◆ Your instructions
Select and reproduce each line of the listing below that bears the string "under".
Dataset records Start Marker
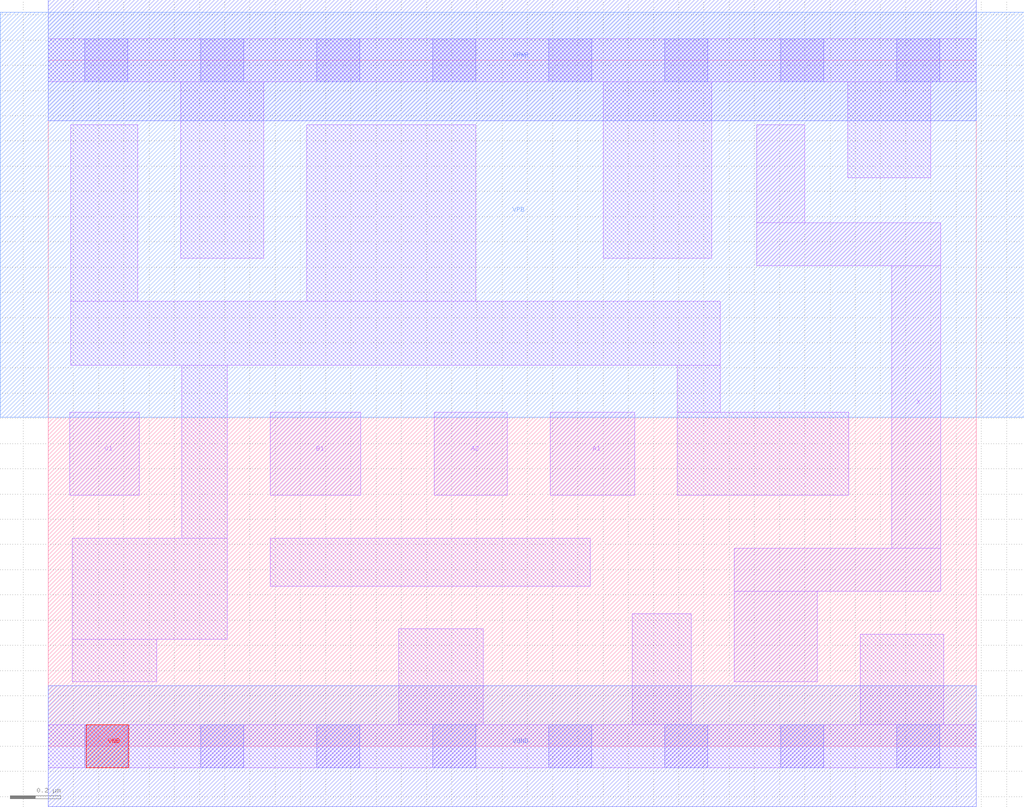
<source format=lef>
# Copyright 2020 The SkyWater PDK Authors
#
# Licensed under the Apache License, Version 2.0 (the "License");
# you may not use this file except in compliance with the License.
# You may obtain a copy of the License at
#
#     https://www.apache.org/licenses/LICENSE-2.0
#
# Unless required by applicable law or agreed to in writing, software
# distributed under the License is distributed on an "AS IS" BASIS,
# WITHOUT WARRANTIES OR CONDITIONS OF ANY KIND, either express or implied.
# See the License for the specific language governing permissions and
# limitations under the License.
#
# SPDX-License-Identifier: Apache-2.0

VERSION 5.7 ;
  NOWIREEXTENSIONATPIN ON ;
  DIVIDERCHAR "/" ;
  BUSBITCHARS "[]" ;
MACRO sky130_fd_sc_hd__o211a_2
  CLASS CORE ;
  FOREIGN sky130_fd_sc_hd__o211a_2 ;
  ORIGIN  0.000000  0.000000 ;
  SIZE  3.680000 BY  2.720000 ;
  SYMMETRY X Y R90 ;
  SITE unithd ;
  PIN A1
    ANTENNAGATEAREA  0.247500 ;
    DIRECTION INPUT ;
    USE SIGNAL ;
    PORT
      LAYER li1 ;
        RECT 1.990000 0.995000 2.325000 1.325000 ;
    END
  END A1
  PIN A2
    ANTENNAGATEAREA  0.247500 ;
    DIRECTION INPUT ;
    USE SIGNAL ;
    PORT
      LAYER li1 ;
        RECT 1.530000 0.995000 1.820000 1.325000 ;
    END
  END A2
  PIN B1
    ANTENNAGATEAREA  0.247500 ;
    DIRECTION INPUT ;
    USE SIGNAL ;
    PORT
      LAYER li1 ;
        RECT 0.880000 0.995000 1.240000 1.325000 ;
    END
  END B1
  PIN C1
    ANTENNAGATEAREA  0.247500 ;
    DIRECTION INPUT ;
    USE SIGNAL ;
    PORT
      LAYER li1 ;
        RECT 0.085000 0.995000 0.360000 1.325000 ;
    END
  END C1
  PIN VNB
    PORT
      LAYER pwell ;
        RECT 0.150000 -0.085000 0.320000 0.085000 ;
    END
  END VNB
  PIN VPB
    PORT
      LAYER nwell ;
        RECT -0.190000 1.305000 3.870000 2.910000 ;
    END
  END VPB
  PIN X
    ANTENNADIFFAREA  0.462000 ;
    DIRECTION OUTPUT ;
    USE SIGNAL ;
    PORT
      LAYER li1 ;
        RECT 2.720000 0.255000 3.050000 0.615000 ;
        RECT 2.720000 0.615000 3.540000 0.785000 ;
        RECT 2.810000 1.905000 3.540000 2.075000 ;
        RECT 2.810000 2.075000 3.000000 2.465000 ;
        RECT 3.345000 0.785000 3.540000 1.905000 ;
    END
  END X
  PIN VGND
    DIRECTION INOUT ;
    SHAPE ABUTMENT ;
    USE GROUND ;
    PORT
      LAYER met1 ;
        RECT 0.000000 -0.240000 3.680000 0.240000 ;
    END
  END VGND
  PIN VPWR
    DIRECTION INOUT ;
    SHAPE ABUTMENT ;
    USE POWER ;
    PORT
      LAYER met1 ;
        RECT 0.000000 2.480000 3.680000 2.960000 ;
    END
  END VPWR
  OBS
    LAYER li1 ;
      RECT 0.000000 -0.085000 3.680000 0.085000 ;
      RECT 0.000000  2.635000 3.680000 2.805000 ;
      RECT 0.090000  1.510000 2.665000 1.765000 ;
      RECT 0.090000  1.765000 0.355000 2.465000 ;
      RECT 0.095000  0.255000 0.430000 0.425000 ;
      RECT 0.095000  0.425000 0.710000 0.825000 ;
      RECT 0.525000  1.935000 0.855000 2.635000 ;
      RECT 0.530000  0.825000 0.710000 1.510000 ;
      RECT 0.880000  0.635000 2.150000 0.825000 ;
      RECT 1.025000  1.765000 1.695000 2.465000 ;
      RECT 1.390000  0.085000 1.725000 0.465000 ;
      RECT 2.200000  1.935000 2.630000 2.635000 ;
      RECT 2.315000  0.085000 2.550000 0.525000 ;
      RECT 2.495000  0.995000 3.175000 1.325000 ;
      RECT 2.495000  1.325000 2.665000 1.510000 ;
      RECT 3.170000  2.255000 3.500000 2.635000 ;
      RECT 3.220000  0.085000 3.550000 0.445000 ;
    LAYER mcon ;
      RECT 0.145000 -0.085000 0.315000 0.085000 ;
      RECT 0.145000  2.635000 0.315000 2.805000 ;
      RECT 0.605000 -0.085000 0.775000 0.085000 ;
      RECT 0.605000  2.635000 0.775000 2.805000 ;
      RECT 1.065000 -0.085000 1.235000 0.085000 ;
      RECT 1.065000  2.635000 1.235000 2.805000 ;
      RECT 1.525000 -0.085000 1.695000 0.085000 ;
      RECT 1.525000  2.635000 1.695000 2.805000 ;
      RECT 1.985000 -0.085000 2.155000 0.085000 ;
      RECT 1.985000  2.635000 2.155000 2.805000 ;
      RECT 2.445000 -0.085000 2.615000 0.085000 ;
      RECT 2.445000  2.635000 2.615000 2.805000 ;
      RECT 2.905000 -0.085000 3.075000 0.085000 ;
      RECT 2.905000  2.635000 3.075000 2.805000 ;
      RECT 3.365000 -0.085000 3.535000 0.085000 ;
      RECT 3.365000  2.635000 3.535000 2.805000 ;
  END
END sky130_fd_sc_hd__o211a_2
END LIBRARY

</source>
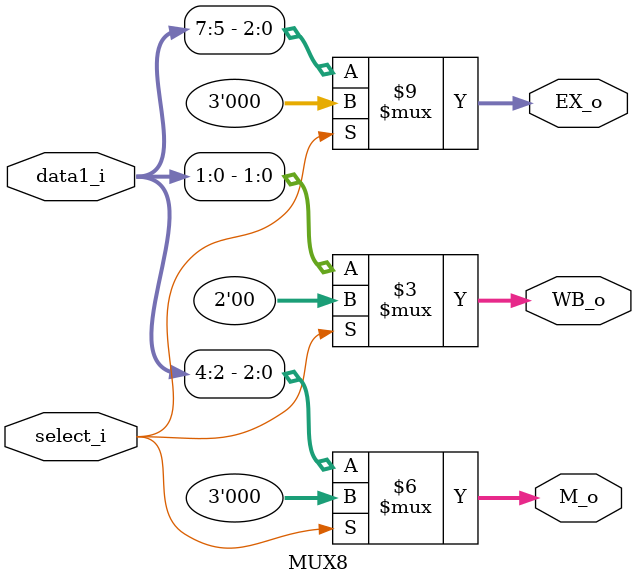
<source format=v>
module MUX8
(
    data1_i,
    select_i,
    WB_o,
    M_o,
    EX_o
);

input	 [7:0]		data1_i;
input	    			select_i;
output [2:0]		EX_o;
output [2:0]    M_o;
output [1:0]    WB_o;

reg	 	 [2:0]		EX_o;
reg    [2:0]    M_o;
reg    [1:0]    WB_o;

always@(data1_i or select_i) begin

      if(select_i) begin  //HDU ==>stall
          EX_o  = 3'd0;
          M_o   = 3'd0;
          WB_o  = 2'd0;
      end

      else begin 
		      EX_o  = data1_i[7:5];
          M_o   = data1_i[4:2];
          WB_o  = data1_i[1:0];
      end
  end

endmodule

</source>
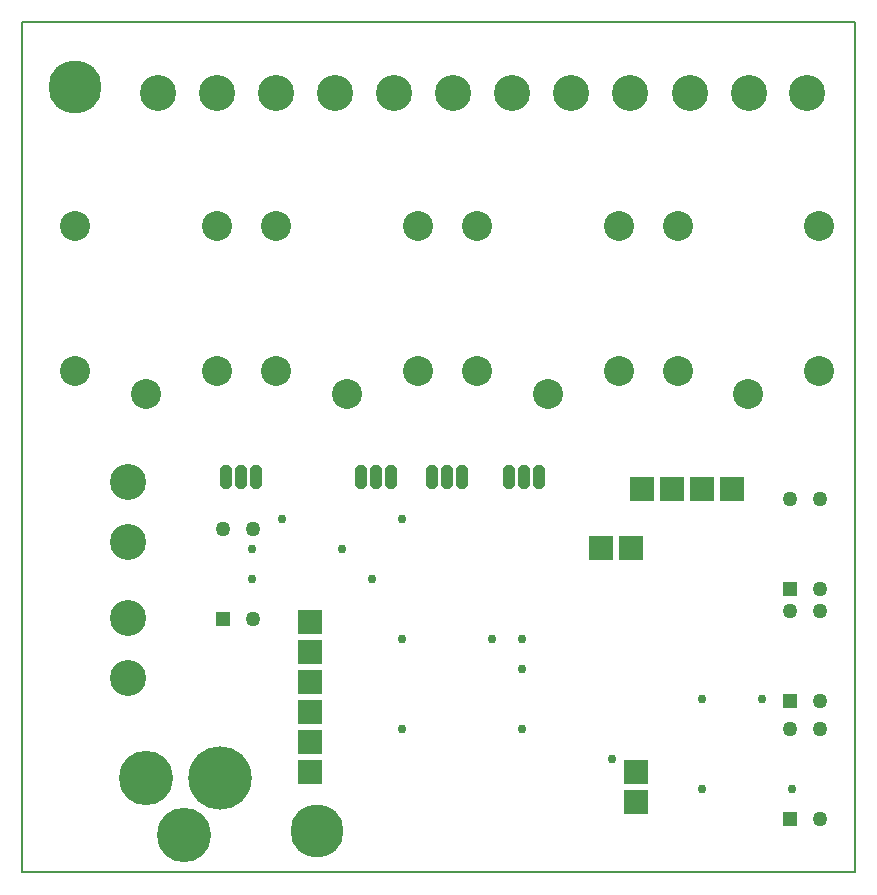
<source format=gbr>
G04 PROTEUS GERBER X2 FILE*
%TF.GenerationSoftware,Labcenter,Proteus,8.13-SP0-Build31525*%
%TF.CreationDate,2022-07-11T20:54:32+00:00*%
%TF.FileFunction,Copper,L0,Inr*%
%TF.FilePolarity,Positive*%
%TF.Part,Single*%
%TF.SameCoordinates,{67e9d6b1-9973-4f3b-b57f-a68231676cbc}*%
%FSLAX45Y45*%
%MOMM*%
G01*
%TA.AperFunction,ViaPad*%
%ADD11C,0.762000*%
%TA.AperFunction,ComponentPad*%
%ADD12C,3.048000*%
%TA.AperFunction,ComponentPad*%
%ADD17R,1.270000X1.270000*%
%ADD18C,1.270000*%
%TA.AperFunction,ComponentPad*%
%ADD19C,2.540000*%
%TA.AperFunction,ComponentPad*%
%ADD70R,2.032000X2.032000*%
%TA.AperFunction,ComponentPad*%
%ADD71C,4.600000*%
%ADD20C,5.360000*%
%AMPPAD013*
4,1,34,
0.000010,1.040000,
0.106330,1.029650,
0.204650,0.999880,
0.293070,0.952590,
0.369690,0.889690,
0.432590,0.813070,
0.479880,0.724650,
0.509650,0.626330,
0.520000,0.520010,
0.520000,-0.520010,
0.509650,-0.626330,
0.479880,-0.724650,
0.432590,-0.813070,
0.369690,-0.889690,
0.293070,-0.952590,
0.204650,-0.999880,
0.106330,-1.029650,
-0.000010,-1.040000,
-0.106330,-1.029650,
-0.204650,-0.999880,
-0.293070,-0.952590,
-0.369690,-0.889690,
-0.432590,-0.813070,
-0.479880,-0.724650,
-0.509650,-0.626330,
-0.520000,-0.520010,
-0.520000,0.520010,
-0.509650,0.626330,
-0.479880,0.724650,
-0.432590,0.813070,
-0.369690,0.889690,
-0.293070,0.952590,
-0.204650,0.999880,
-0.106330,1.029650,
0.000010,1.040000,
0*%
%ADD21PPAD013*%
%TA.AperFunction,OtherPad,Unknown*%
%ADD23C,4.500000*%
%TA.AperFunction,Profile*%
%ADD24C,0.203200*%
%TD.AperFunction*%
D11*
X+2202000Y+2996000D03*
X+3218000Y+1218000D03*
X+3218000Y+1980000D03*
X+1948000Y+2742000D03*
X+1948000Y+2488000D03*
X+4234000Y+1218000D03*
X+2710000Y+2742000D03*
X+5758000Y+710000D03*
X+3218000Y+2996000D03*
X+5758000Y+1472000D03*
X+4996000Y+964000D03*
X+6266000Y+1472000D03*
X+6520000Y+710000D03*
X+4234000Y+1726000D03*
X+4234000Y+1980000D03*
X+3980000Y+1980000D03*
X+2964000Y+2488000D03*
D12*
X+1150000Y+6600000D03*
X+1650380Y+6600000D03*
X+2150760Y+6600000D03*
X+2651140Y+6600000D03*
X+3148980Y+6600000D03*
X+3649360Y+6600000D03*
X+4149740Y+6600000D03*
X+4650120Y+6600000D03*
X+5150500Y+6600000D03*
X+5650880Y+6600000D03*
X+6151260Y+6600000D03*
X+6649100Y+6600000D03*
D17*
X+1700000Y+2150000D03*
D18*
X+1954000Y+2150000D03*
X+1954000Y+2912000D03*
X+1700000Y+2912000D03*
D17*
X+6500000Y+2400000D03*
D18*
X+6754000Y+2400000D03*
X+6754000Y+3162000D03*
X+6500000Y+3162000D03*
D17*
X+6500000Y+1450000D03*
D18*
X+6754000Y+1450000D03*
X+6754000Y+2212000D03*
X+6500000Y+2212000D03*
D17*
X+6500000Y+450000D03*
D18*
X+6754000Y+450000D03*
X+6754000Y+1212000D03*
X+6500000Y+1212000D03*
D12*
X+900000Y+2800000D03*
X+900000Y+3308000D03*
X+900000Y+1650000D03*
X+900000Y+2158000D03*
D19*
X+2150000Y+4250000D03*
X+3350000Y+4250000D03*
X+2750000Y+4050000D03*
X+2150000Y+5470000D03*
X+3350000Y+5470000D03*
X+450000Y+4250000D03*
X+1650000Y+4250000D03*
X+1050000Y+4050000D03*
X+450000Y+5470000D03*
X+1650000Y+5470000D03*
X+3850000Y+4250000D03*
X+5050000Y+4250000D03*
X+4450000Y+4050000D03*
X+3850000Y+5470000D03*
X+5050000Y+5470000D03*
X+5550000Y+4250000D03*
X+6750000Y+4250000D03*
X+6150000Y+4050000D03*
X+5550000Y+5470000D03*
X+6750000Y+5470000D03*
D70*
X+5250000Y+3250000D03*
X+5504000Y+3250000D03*
X+5758000Y+3250000D03*
X+6012000Y+3250000D03*
D71*
X+1375000Y+320000D03*
X+1050000Y+800000D03*
D20*
X+1675000Y+800000D03*
D70*
X+4900000Y+2750000D03*
X+5154000Y+2750000D03*
D21*
X+1723000Y+3350000D03*
X+1850000Y+3350000D03*
X+1977000Y+3350000D03*
X+4123000Y+3350000D03*
X+4250000Y+3350000D03*
X+4377000Y+3350000D03*
X+3473000Y+3350000D03*
X+3600000Y+3350000D03*
X+3727000Y+3350000D03*
X+2873000Y+3350000D03*
X+3000000Y+3350000D03*
X+3127000Y+3350000D03*
D23*
X+2500000Y+350000D03*
X+450000Y+6650000D03*
D70*
X+2439699Y+850000D03*
X+2439699Y+1104000D03*
X+2439699Y+1358000D03*
X+2439699Y+1612000D03*
X+2439699Y+1866000D03*
X+2439699Y+2120000D03*
X+5200000Y+600000D03*
X+5200000Y+854000D03*
D24*
X+0Y+0D02*
X+7050000Y+0D01*
X+7050000Y+7200000D01*
X+0Y+7200000D01*
X+0Y+0D01*
M02*

</source>
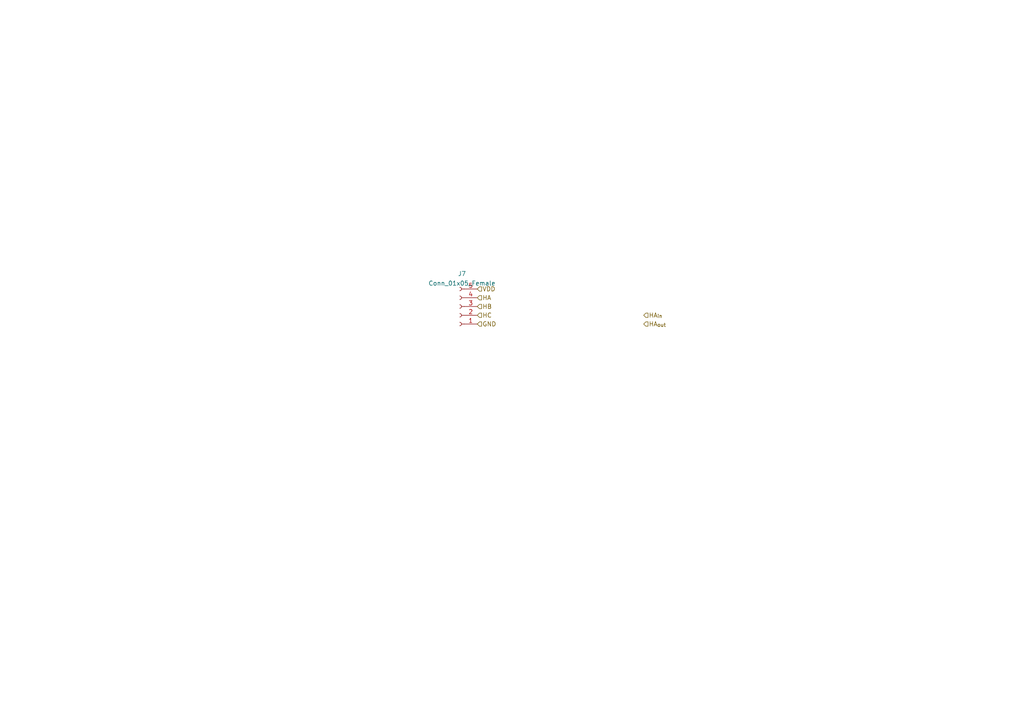
<source format=kicad_sch>
(kicad_sch (version 20211123) (generator eeschema)

  (uuid 5a76764b-9767-4802-bee4-148ebf04dc26)

  (paper "A4")

  


  (hierarchical_label "HA_{out}" (shape input) (at 186.69 93.98 0)
    (effects (font (size 1.27 1.27)) (justify left))
    (uuid 1fb5bd52-92c5-4940-bb81-79fec3ab5b9a)
  )
  (hierarchical_label "HB" (shape input) (at 138.43 88.9 0)
    (effects (font (size 1.27 1.27)) (justify left))
    (uuid 65664c95-4536-4e89-bfb5-a07647a71a3a)
  )
  (hierarchical_label "HA" (shape input) (at 138.43 86.36 0)
    (effects (font (size 1.27 1.27)) (justify left))
    (uuid 826a931c-405c-4617-81ec-936ab59f06eb)
  )
  (hierarchical_label "VDD" (shape input) (at 138.43 83.82 0)
    (effects (font (size 1.27 1.27)) (justify left))
    (uuid ccbac159-feab-4588-86fa-6a8ff223965f)
  )
  (hierarchical_label "HA_{in}" (shape input) (at 186.69 91.44 0)
    (effects (font (size 1.27 1.27)) (justify left))
    (uuid e4dd7039-0b3d-46c5-b449-6ae7b4b8e606)
  )
  (hierarchical_label "HC" (shape input) (at 138.43 91.44 0)
    (effects (font (size 1.27 1.27)) (justify left))
    (uuid f36f8ccd-a040-42fb-bd03-dac1ebc2c215)
  )
  (hierarchical_label "GND" (shape input) (at 138.43 93.98 0)
    (effects (font (size 1.27 1.27)) (justify left))
    (uuid fea8e2e3-3e79-4b3e-ac3d-dc23dcf3f03d)
  )

  (symbol (lib_id "Connector:Conn_01x05_Female") (at 133.35 88.9 180)
    (in_bom yes) (on_board yes) (fields_autoplaced)
    (uuid 856f4f06-bf61-4a76-b92f-9cd5a893307b)
    (property "Reference" "J7" (id 0) (at 133.985 79.3963 0))
    (property "Value" "Conn_01x05_Female" (id 1) (at 133.985 82.1714 0))
    (property "Footprint" "Connector_PinSocket_2.54mm:PinSocket_1x05_P2.54mm_Vertical" (id 2) (at 133.35 88.9 0)
      (effects (font (size 1.27 1.27)) hide)
    )
    (property "Datasheet" "~" (id 3) (at 133.35 88.9 0)
      (effects (font (size 1.27 1.27)) hide)
    )
    (pin "1" (uuid cc787c8a-0dc6-450d-9810-a86ebb42519f))
    (pin "2" (uuid bd268bfc-4889-4f90-8cc6-f924a1420387))
    (pin "3" (uuid c2b26605-a651-4fe0-9ff6-e69e72cd525a))
    (pin "4" (uuid 5f2e3c6f-c1e7-44ce-8636-d8dd85c4d67f))
    (pin "5" (uuid b1a3453e-58f8-41f2-ab40-a0a571f88604))
  )
)

</source>
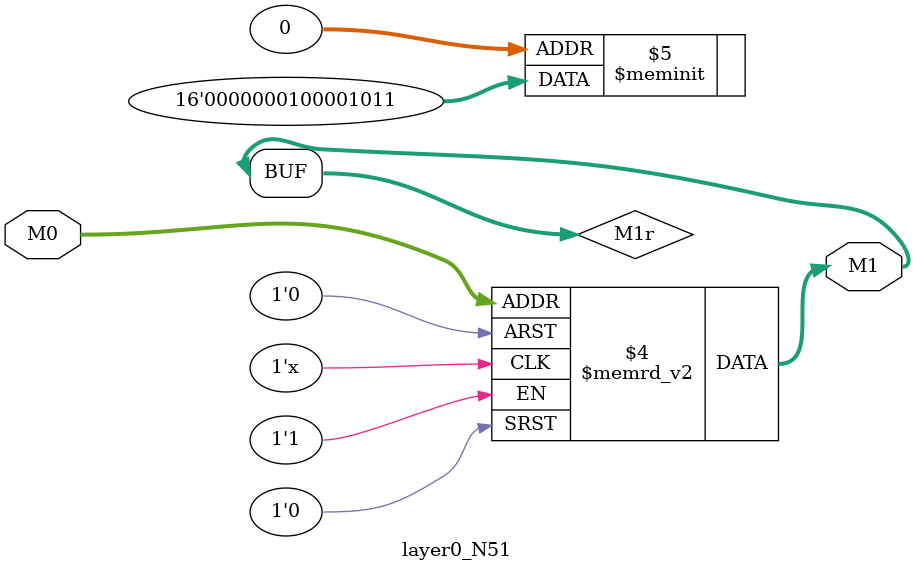
<source format=v>
module layer0_N51 ( input [2:0] M0, output [1:0] M1 );

	(*rom_style = "distributed" *) reg [1:0] M1r;
	assign M1 = M1r;
	always @ (M0) begin
		case (M0)
			3'b000: M1r = 2'b11;
			3'b100: M1r = 2'b01;
			3'b010: M1r = 2'b00;
			3'b110: M1r = 2'b00;
			3'b001: M1r = 2'b10;
			3'b101: M1r = 2'b00;
			3'b011: M1r = 2'b00;
			3'b111: M1r = 2'b00;

		endcase
	end
endmodule

</source>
Dataset records End Marker
◆ Finished exercise
# Licensed under the Apache License, Version 2.0 (the "License");
# distributed under the License is distributed on an "AS IS" BASIS,
# limitations under the License.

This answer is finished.